Task
From the line containing "des heures sur" down to the line containing "line-height: 20px ->", copy out the entries below exactly, both lines included, and nothing else; pictures do not belong in the copy.

Data

****************

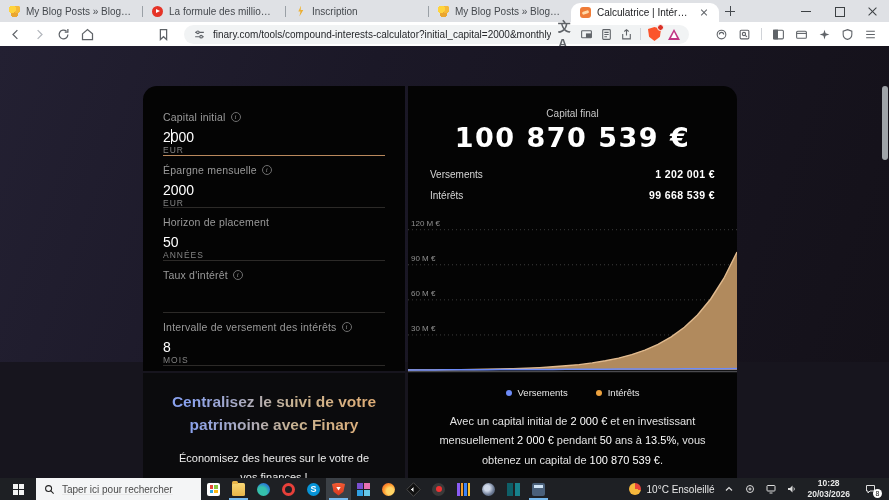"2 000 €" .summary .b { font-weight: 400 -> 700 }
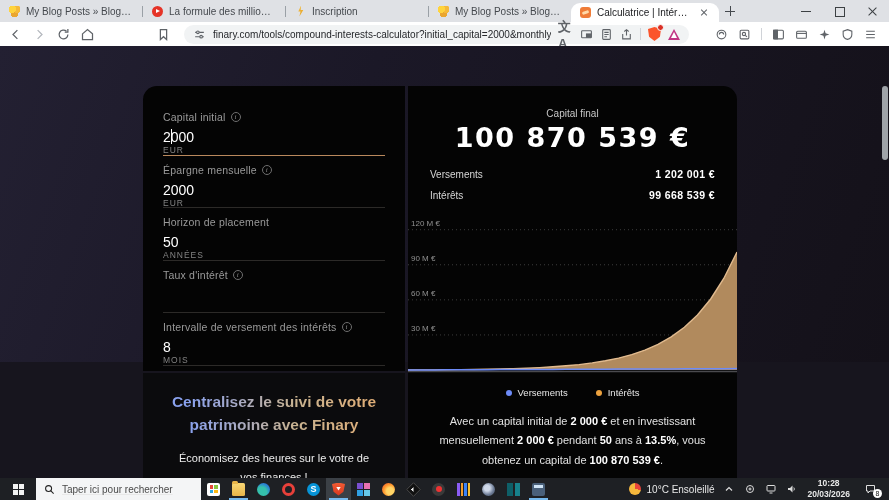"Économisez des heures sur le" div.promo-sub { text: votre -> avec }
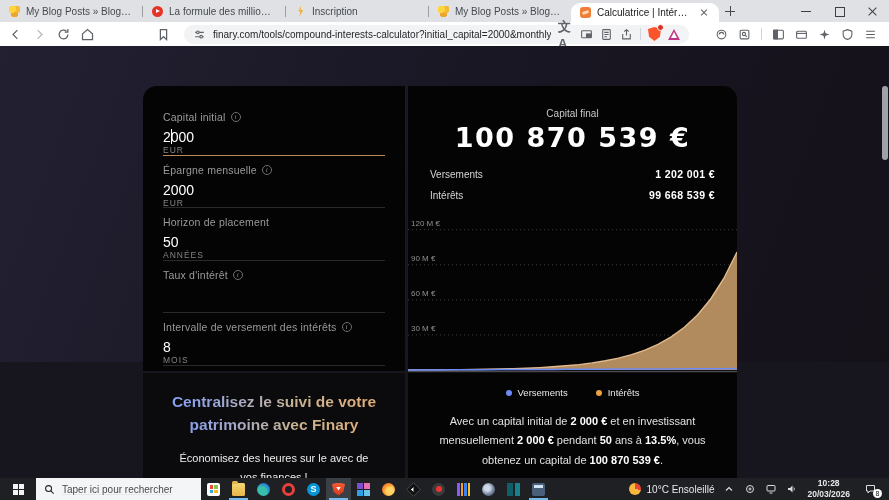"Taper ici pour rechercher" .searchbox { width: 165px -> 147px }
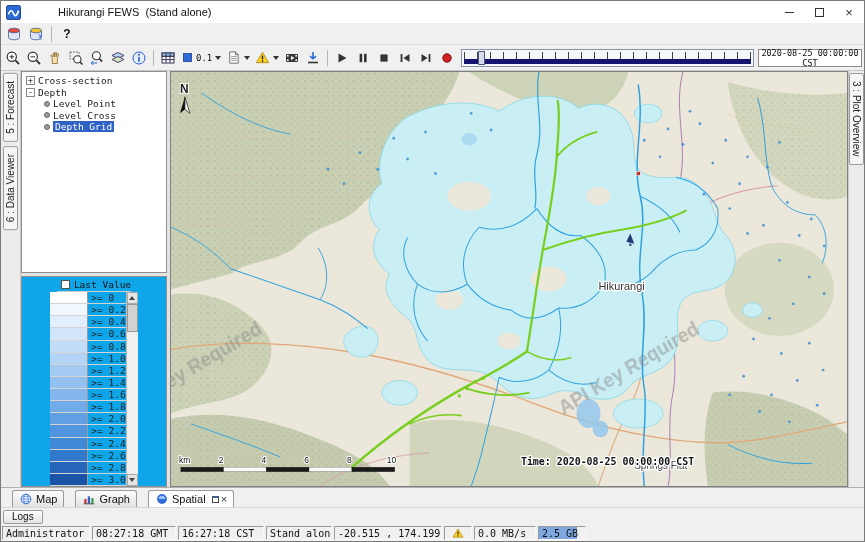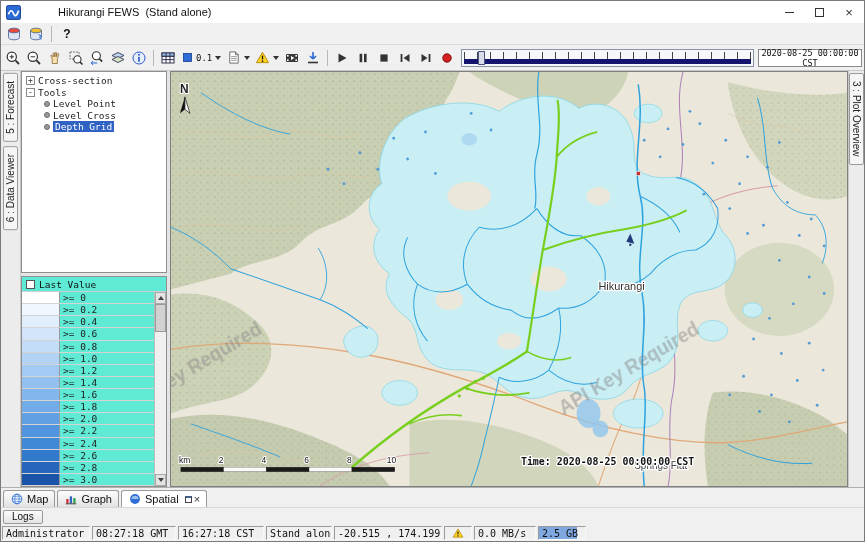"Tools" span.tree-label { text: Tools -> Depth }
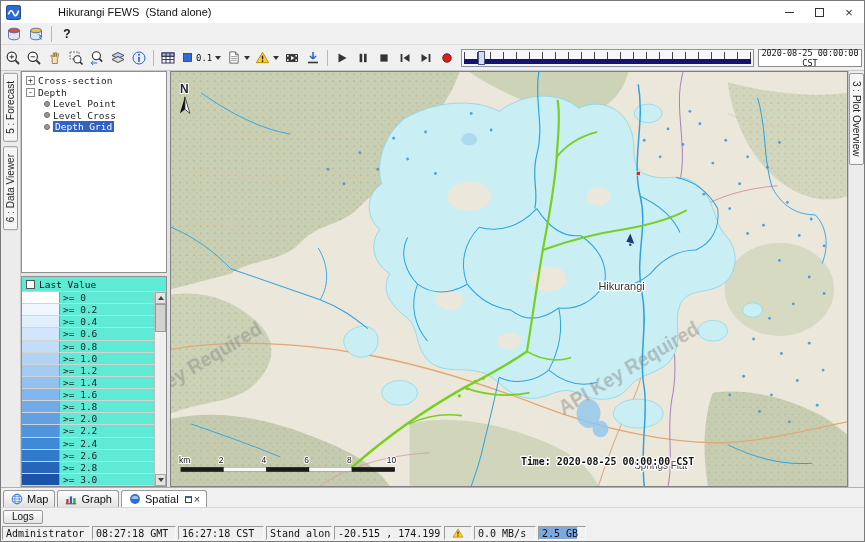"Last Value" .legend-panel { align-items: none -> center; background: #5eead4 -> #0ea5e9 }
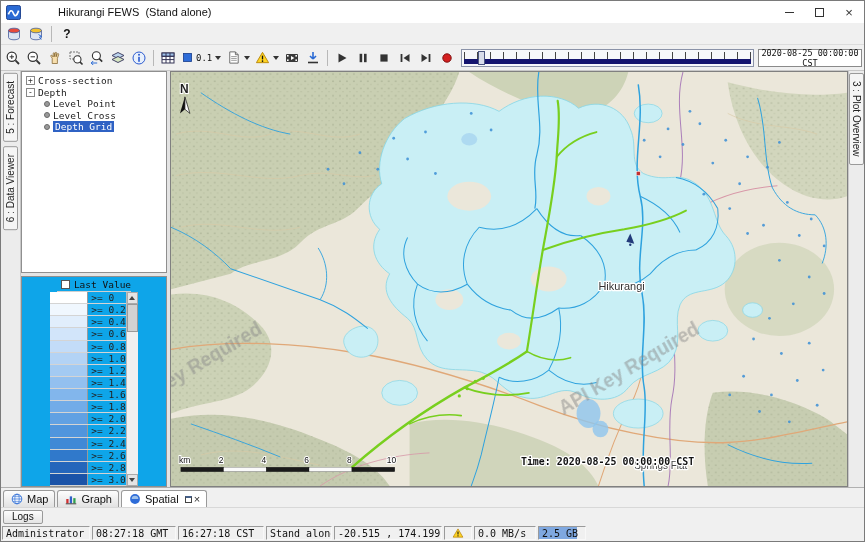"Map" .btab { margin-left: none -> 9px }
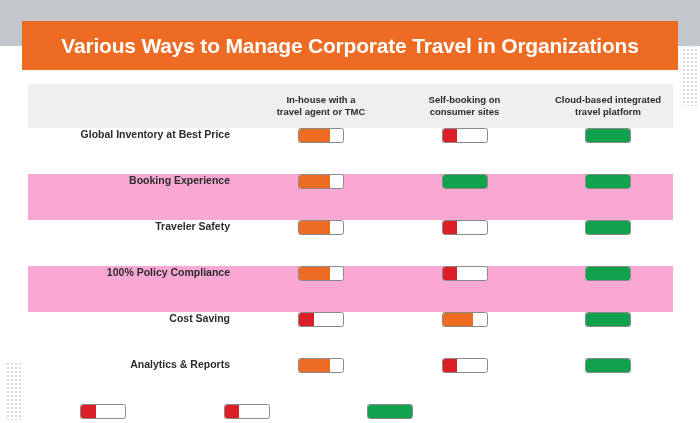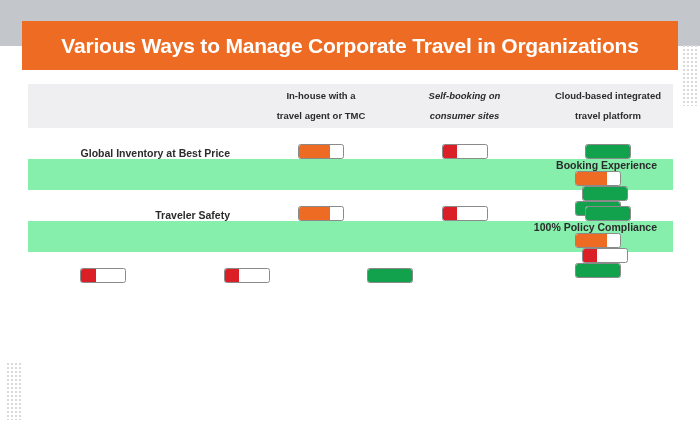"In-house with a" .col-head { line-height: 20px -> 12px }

****************

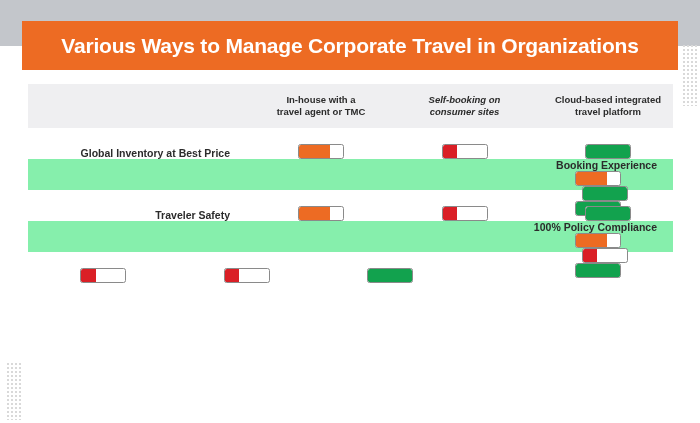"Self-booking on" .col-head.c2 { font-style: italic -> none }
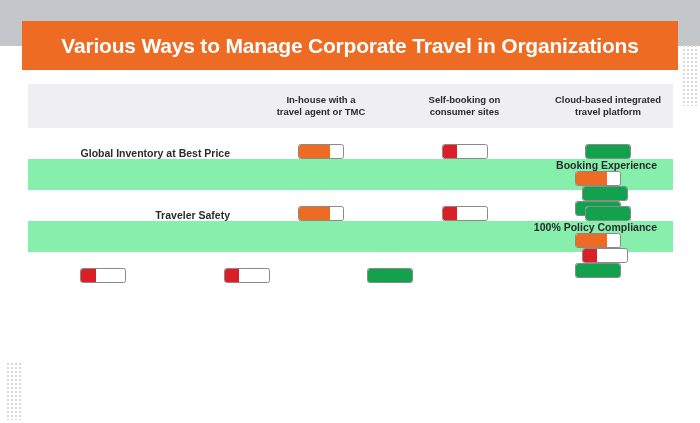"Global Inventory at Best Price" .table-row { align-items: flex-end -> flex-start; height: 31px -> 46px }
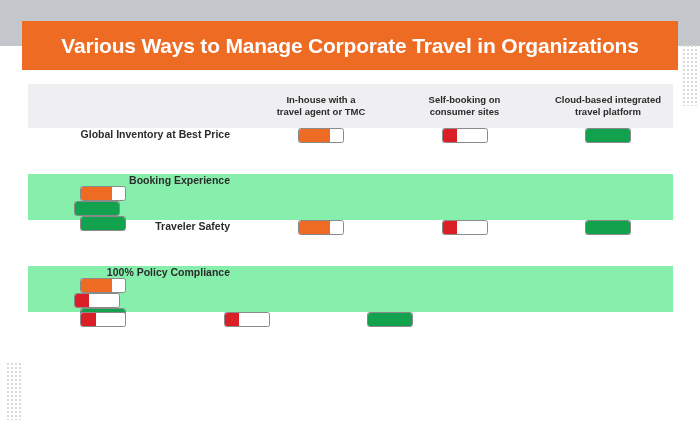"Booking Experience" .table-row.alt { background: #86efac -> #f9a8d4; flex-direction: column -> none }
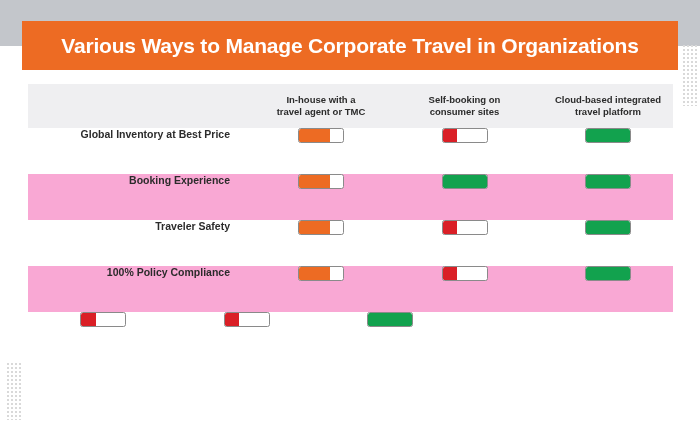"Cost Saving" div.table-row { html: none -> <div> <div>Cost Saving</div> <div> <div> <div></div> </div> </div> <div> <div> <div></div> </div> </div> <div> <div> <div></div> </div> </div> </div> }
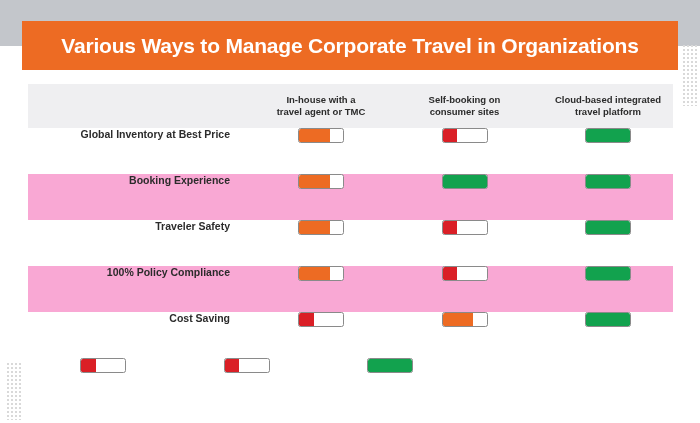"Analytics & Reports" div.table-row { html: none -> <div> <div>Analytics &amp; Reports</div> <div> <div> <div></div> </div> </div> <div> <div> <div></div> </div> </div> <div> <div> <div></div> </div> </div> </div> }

****************

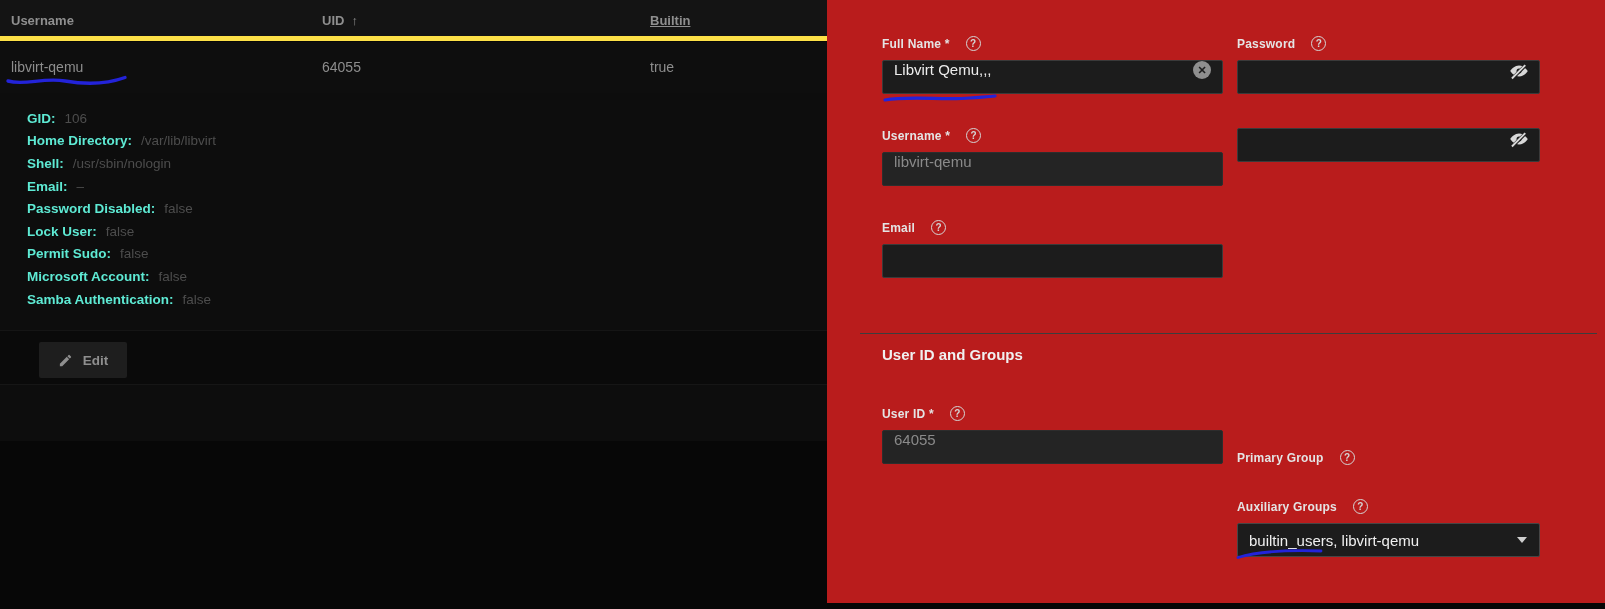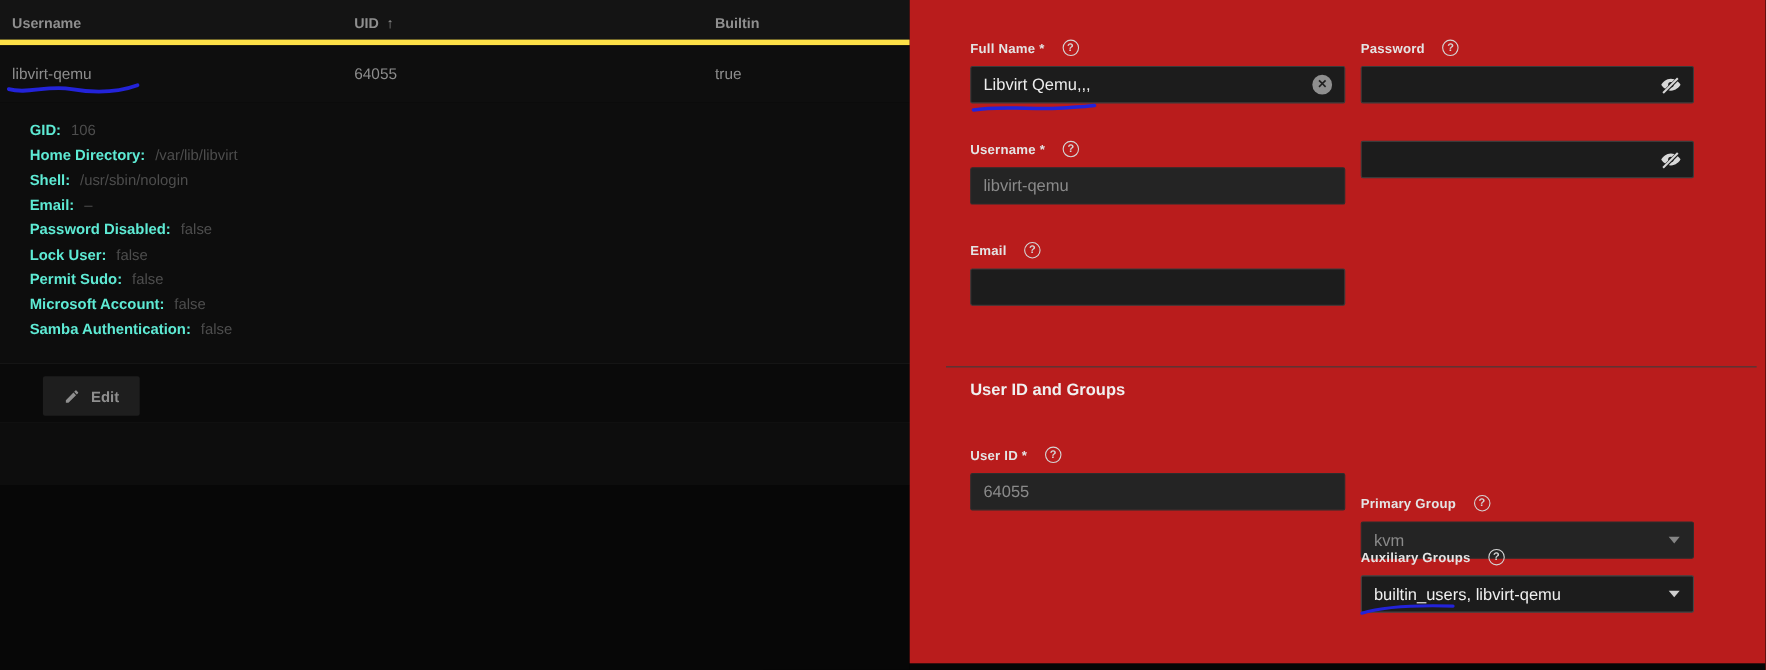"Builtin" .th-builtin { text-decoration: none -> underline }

****************

Answer section
"Économisez des heures sur le" div.promo-sub { text: votre -> avec }
"Taper ici pour rechercher" .searchbox { width: 165px -> 147px }
"Tools" span.tree-label { text: Tools -> Depth }
"Last Value" .legend-panel { align-items: none -> center; background: #5eead4 -> #0ea5e9 }
"Map" .btab { margin-left: none -> 9px }
"In-house with a" .col-head { line-height: 20px -> 12px }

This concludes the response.